In the weeks since the Kilauea volcano began belching lava into Hawaii's residential areas, the fiery flow has destroyed dozens of structures and covered scores of acres on the Big Island. But authorities fear its destructive reach could ravage at least two more cornerstones of the state: its power supply and, a little less tangibly, its all-important tourism industry.
On Monday evening local time, the Hawaii County Civil Defense agency announced that lava from nearby fissures had begun to encroach on the southern edge of a significant source of the Big Island's power, the Puna Geothermal Venture.
The plant harvests hot liquid and steam from underground wells to drive turbine generators for electricity, which is then sold to the state's utility.
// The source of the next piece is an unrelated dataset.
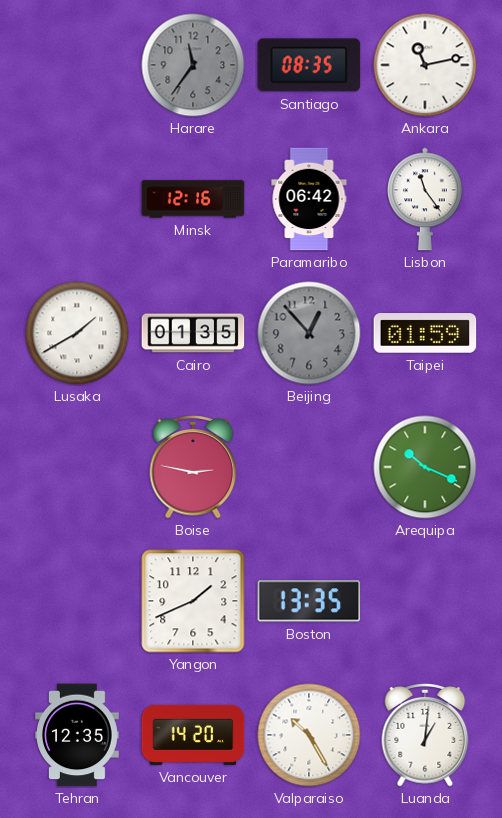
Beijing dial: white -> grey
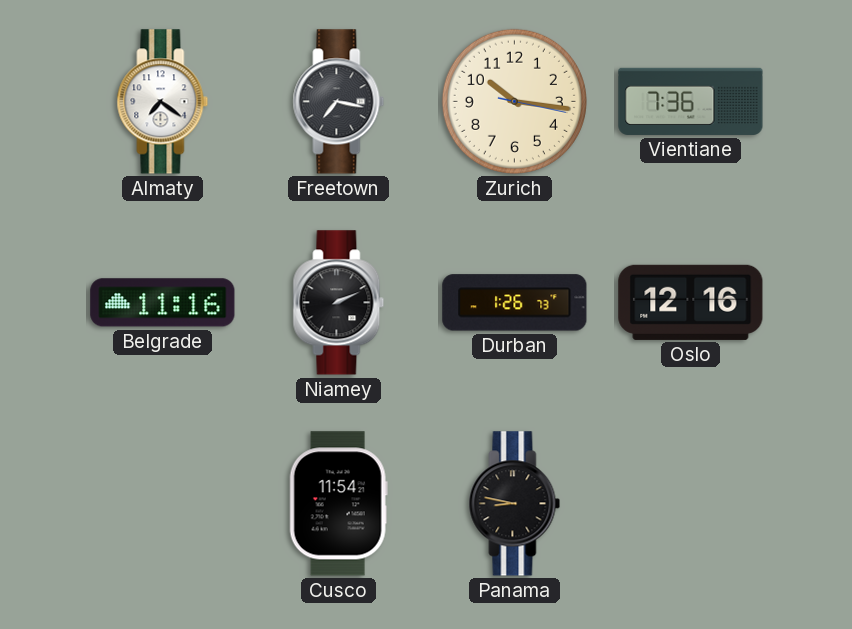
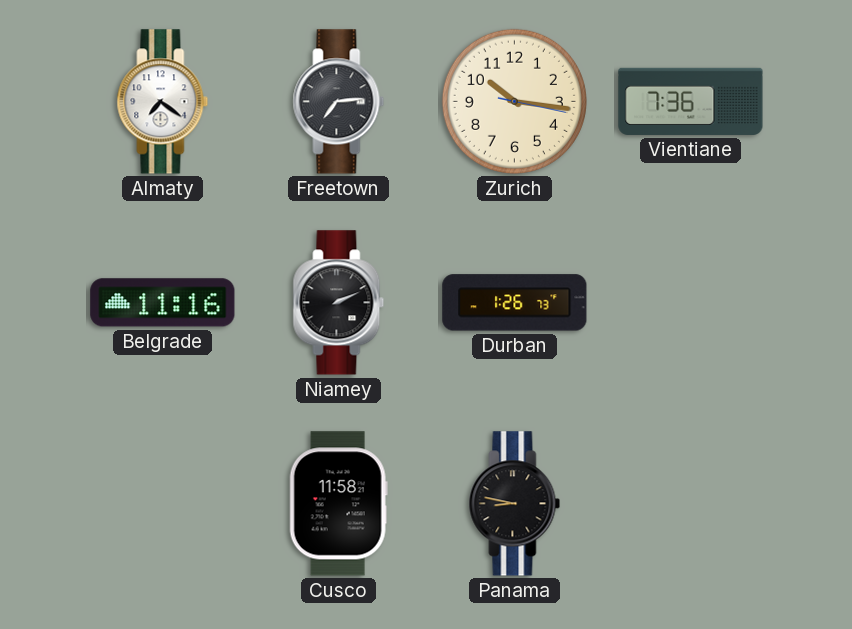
Freetown: 7:17 -> 7:14
Oslo: 12:16 -> none
Cusco: 11:54 -> 11:58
Another risk, besides the loss of power, rests in what might happen if the lava overcomes the state's protective measures: "There's a steam release, there's many chemicals, but primarily the critical factor would be hydrogen sulfide, a very deadly gas," Hawaii's Emergency Management Agency chief, Tom Travis, told reporters Monday night.
"County, state, and federal partners have been collaborating closely to monitor the situation and work with PGV to ensure the safety of the surrounding communities," the civil defense agency said in its alert. "Ten of the eleven wells have been quenched. Efforts are ongoing to make sure the site is secure and the community is kept safe."